Go-To Resources: Trauma and Recovery (J. L. Herman)

Patients frequently ask me for book or article recommendations on trauma and PTSD. There’s a host of self-help books and billions of blog posts out there, but there a few go-to classics that are pretty much universally recommended. Judith L. Herman’s Trauma and Recovery: The Aftermath of Violence is one of them.

This is the book you’re handed when you first take a class on trauma in grad school or first start working in a PTSD clinic. Herman winds together historical and theoretical threads from what were once quite disparate worlds; a generation or two ago, combat stress and sexual trauma were seemingly separate domains of clinical and intellectual inquiry.

No book captures the whole picture, and I would never recommend something as the be-all, end-all chronicle of this tremendously complex issue. With that said, I do suspect most trauma therapists would agree that this is a good starting point for someone interested in doing their own research.

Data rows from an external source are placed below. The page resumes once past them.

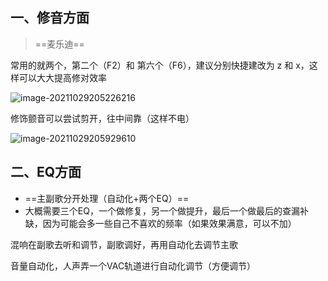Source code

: ## 一、修音方面

> ==麦乐迪==

常用的就两个，第二个（F2）和 第六个（F6），建议分别快捷建改为 z 和 x，这样可以大大提高修对效率

![image-20211029205226216](https://gitee.com/lovely-hair/blog-img/raw/master/img/20211029205233.png)

修饰颤音可以尝试剪开，往中间靠（这样不电）

![image-20211029205929610](https://gitee.com/lovely-hair/blog-img/raw/master/img/20211029205929.png)

## 二、EQ方面

- ==主副歌分开处理（自动化+两个EQ）==
- 大概需要三个EQ，一个做修复，另一个做提升，最后一个做最后的查漏补缺，因为可能会多一些自己不喜欢的频率（如果效果满意，可以不加）



混响在副歌去听和调节，副歌调好，再用自动化去调节主歌

音量自动化，人声弄一个VAC轨道进行自动化调节（方便调节）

I tend to recommend books to partners and family members far more than I do to PTSD/trauma patients themselves. Usually, patients I see aren’t struggling to develop an intellectual or empathic understanding of trauma. They’re trying to deal with what happened, directly, and what it did to them. That’s an important, very personal distinction. Of course, I want people to be able to access any and all information out there, but clinical treatment is not the same as running a class or being a tutor on a given topic.